Synthèse de presse

27 mars 2018

11h35 | Par INSERM (Salle de presse)

Identification des circuits neuronaux dans la détection d’un danger

Des chercheurs de l’Inserm ont découvert les circuits neuronaux impliqués dans la discrimination contextuelle, grâce à un nouveau protocole comportemental et à l’utilisation de l’optogénétique. Les résultats de leurs travaux sont publiés dans Neuron. Selon Lequotidiendumedecin.fr, il s’agit d’une étape pour traiter le stress post-traumatique.
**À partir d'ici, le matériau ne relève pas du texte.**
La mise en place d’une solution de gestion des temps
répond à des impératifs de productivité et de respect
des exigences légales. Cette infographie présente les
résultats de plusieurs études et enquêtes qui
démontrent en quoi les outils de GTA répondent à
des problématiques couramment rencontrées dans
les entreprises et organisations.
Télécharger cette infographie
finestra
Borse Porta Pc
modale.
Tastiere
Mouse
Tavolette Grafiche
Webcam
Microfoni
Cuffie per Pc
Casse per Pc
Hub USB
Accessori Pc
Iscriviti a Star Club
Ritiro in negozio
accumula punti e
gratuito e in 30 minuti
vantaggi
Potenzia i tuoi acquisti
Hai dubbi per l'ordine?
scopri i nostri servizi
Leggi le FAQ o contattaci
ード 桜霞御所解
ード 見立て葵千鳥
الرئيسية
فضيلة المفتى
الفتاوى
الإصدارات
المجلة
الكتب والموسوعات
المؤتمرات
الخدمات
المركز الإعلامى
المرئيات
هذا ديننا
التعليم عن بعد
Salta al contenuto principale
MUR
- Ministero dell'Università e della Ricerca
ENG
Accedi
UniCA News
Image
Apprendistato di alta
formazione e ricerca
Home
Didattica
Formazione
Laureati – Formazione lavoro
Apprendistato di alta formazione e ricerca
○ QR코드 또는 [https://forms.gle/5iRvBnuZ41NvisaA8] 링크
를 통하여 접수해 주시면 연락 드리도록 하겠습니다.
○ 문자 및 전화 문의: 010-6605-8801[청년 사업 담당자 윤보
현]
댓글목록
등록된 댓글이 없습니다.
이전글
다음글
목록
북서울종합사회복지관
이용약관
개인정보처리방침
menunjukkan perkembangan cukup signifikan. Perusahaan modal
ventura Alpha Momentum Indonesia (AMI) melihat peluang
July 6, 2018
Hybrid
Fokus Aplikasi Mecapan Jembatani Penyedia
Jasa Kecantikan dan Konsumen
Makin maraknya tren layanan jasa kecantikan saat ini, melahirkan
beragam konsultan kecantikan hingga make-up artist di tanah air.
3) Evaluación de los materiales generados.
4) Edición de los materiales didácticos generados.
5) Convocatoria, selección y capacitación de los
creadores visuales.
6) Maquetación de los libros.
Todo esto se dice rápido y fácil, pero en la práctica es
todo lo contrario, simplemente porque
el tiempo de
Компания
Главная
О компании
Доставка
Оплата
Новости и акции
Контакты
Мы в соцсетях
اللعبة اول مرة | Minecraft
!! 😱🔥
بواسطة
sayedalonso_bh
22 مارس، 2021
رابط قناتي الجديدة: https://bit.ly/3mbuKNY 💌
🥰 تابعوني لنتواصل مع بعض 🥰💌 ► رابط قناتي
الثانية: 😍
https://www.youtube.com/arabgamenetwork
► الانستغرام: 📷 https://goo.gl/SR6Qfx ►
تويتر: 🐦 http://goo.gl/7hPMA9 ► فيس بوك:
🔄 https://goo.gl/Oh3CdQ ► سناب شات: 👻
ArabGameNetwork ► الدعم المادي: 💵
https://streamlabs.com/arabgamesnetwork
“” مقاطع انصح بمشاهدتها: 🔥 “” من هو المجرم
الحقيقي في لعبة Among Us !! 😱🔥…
Le Dr Cyril Herry, directeur de recherche Inserm au Neurocentre Magendie de Bordeaux, et auteur principal de l’étude, en explique les implications au Quotidien : « Notre équipe s’intéresse aux circuits neuronaux impliqués dans les réactions à la peur du fait de la grande prévalence des troubles anxieux chez l’homme, et de l’existence, dans certains de ces troubles anxieux, de problème de discrimination contextuelle. Le but était de décrire les circuits neuronaux impliqués pour aboutir, à terme, à de nouvelles thérapeutiques ».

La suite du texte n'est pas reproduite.